#### [EXERCISE TASKS]
[A] Could you reproduce the part of the honeybee swarm article from "Four Seasons is" to "with Falcon Heights." word for word?
[B] Answer these questions from the honeybee swarm article:
(i) How high above the writer's head was the swarm hovering?
(ii) At what age did Meyer become a beekeeper?
(iii) What does Four Seasons plan to sell next May?

#### [GIVEN PASSAGE]
Arriving at my Falcon Heights home from a Fourth of July outing this summer, I slammed the car door, opened the backyard gate and heard what sounded like distant chainsaws or thousands of bees buzzing.
I looked up to see that it was the latter—a swirling, gliding mass of honeybees moving as one and hovering 15 feet above my head. The swarm seemed to grow denser by the minute.
Swarming is a natural process of bee colony reproduction. A hive in my neighborhood had likely become too crowded, so the queen exited with more than half of her sister-bees to seek a new place to live, whether it be an empty tree cavity, the walls of a house or a neighbor’s attic.
From what I’d read, I knew that bees on the move were full of honey and preoccupied, thus unlikely to sting. As I watched, they soon settled down, covering a branch of the crabapple tree in the corner of our yard, where they hung in a dense, moving, oval mass about the size of a pig on a spit.
Knowing we didn’t want those bees to move into a house wall, I began phoning local bee suppliers. On this holiday weekend, one place was closed; another supplier was out of town. On my third call, to the Beez Kneez in Minneapolis, we were referred to Joe Meyer, co-owner of Four Seasons Apiaries (fourseasonsapiaries.com, 320-493- 8933). He said he’d drive right over.
Four Seasons is a new firm looking toward breeding bees that can flourish in Minnesota’s climate. Four Seasons also catches swarms.
Educated as an engineer and a beekeeper since the age of 16, Meyer had spent a year working with the head wrangler of the University of Minnesota’s beekeeping operation before starting his own business. He was quite familiar with Falcon Heights.
A slender, compact 29-year-old, Meyer donned a safari hat with a bug veil but no other special protective clothing and climbed a ladder to check out the swarm. He took a quick video, he said, of “scout” bees returning from forays out. Scouts do what is known as “the Waggle Dance” to communicate the direction and distance of potential sites, he said.
Then Meyer set to work, trimming a few branches out of the way and placing a box with frames called a “super” on the lawn. He climbed the ladder with an empty cardboard box, shook the branch firmly to dislodge most bees into the box and climbed down to pour the box’s contents into the super. Neatly done.
Covering the super with a piece of weighted burlap, he retraced his steps, re-climbed the ladder, and shook the branch a second time. This time, Meyer set the cardboard box on its side, facing the super’s entrance. Afterward, he sat down with a proffered cup of tea to talk. The rest was a waiting game, he said.
If Meyer had succeeded at shaking out the queen, all the workers would soon follow her. He was, and they did. The bees in the box and crawling stragglers on the lawn began to pour into the hive opening in a steady stream. Worker bees are chemically drawn to the queen and care for her needs. Her presence in the beehive, as the only fully reproductive member, ensures its future. She lays eggs that become new bees.
Along with swarm-catching, Four Seasons breeds new queens for sale. On the company’s blog, you can read about grafting queen candidates—larvae of a certain age— into artificial queen cells. Using sustainable practices, Meyer and his business partner rear such queens to optimize colony traits for winter survival in the Upper Midwest. They plan to sell surviving “overwintered” colonies next May.
“Winter provides a test,” Meyer said. “It weeds out the weaker ones.” While, to many people, all striped insects with stingers look alike, honeybees actually represent a small subset of pollinators. One species, Apis mellifera, has been bred for centuries to accentuate positive characteristics, such as docile disposition, high honey production, resistance to disease and hardiness in the local climate.

#### [AVAILABLE DATA]
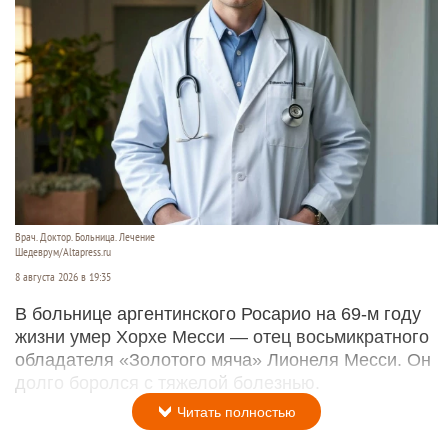
Врач. Доктор. Больница. Лечение
Шедеврум/Altapress.ru
8 августа 2026 в 19:35
В больнице аргентинского Росарио на 69-м году
жизни умер Хорхе Месси — отец восьмикратного
обладателя «Золотого мяча» Лионеля Месси. Он
долго боролся с тяжелой болезнью.
Читать полностью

#### [RESULTS]
[A]
Four Seasons is a new firm looking toward breeding bees that can flourish in Minnesota’s climate. Four Seasons also catches swarms.
Educated as an engineer and a beekeeper since the age of 16, Meyer had spent a year working with the head wrangler of the University of Minnesota’s beekeeping operation before starting his own business. He was quite familiar with Falcon Heights.

[B]
(i) 15 feet
(ii) 16
(iii) Surviving "overwintered" colonies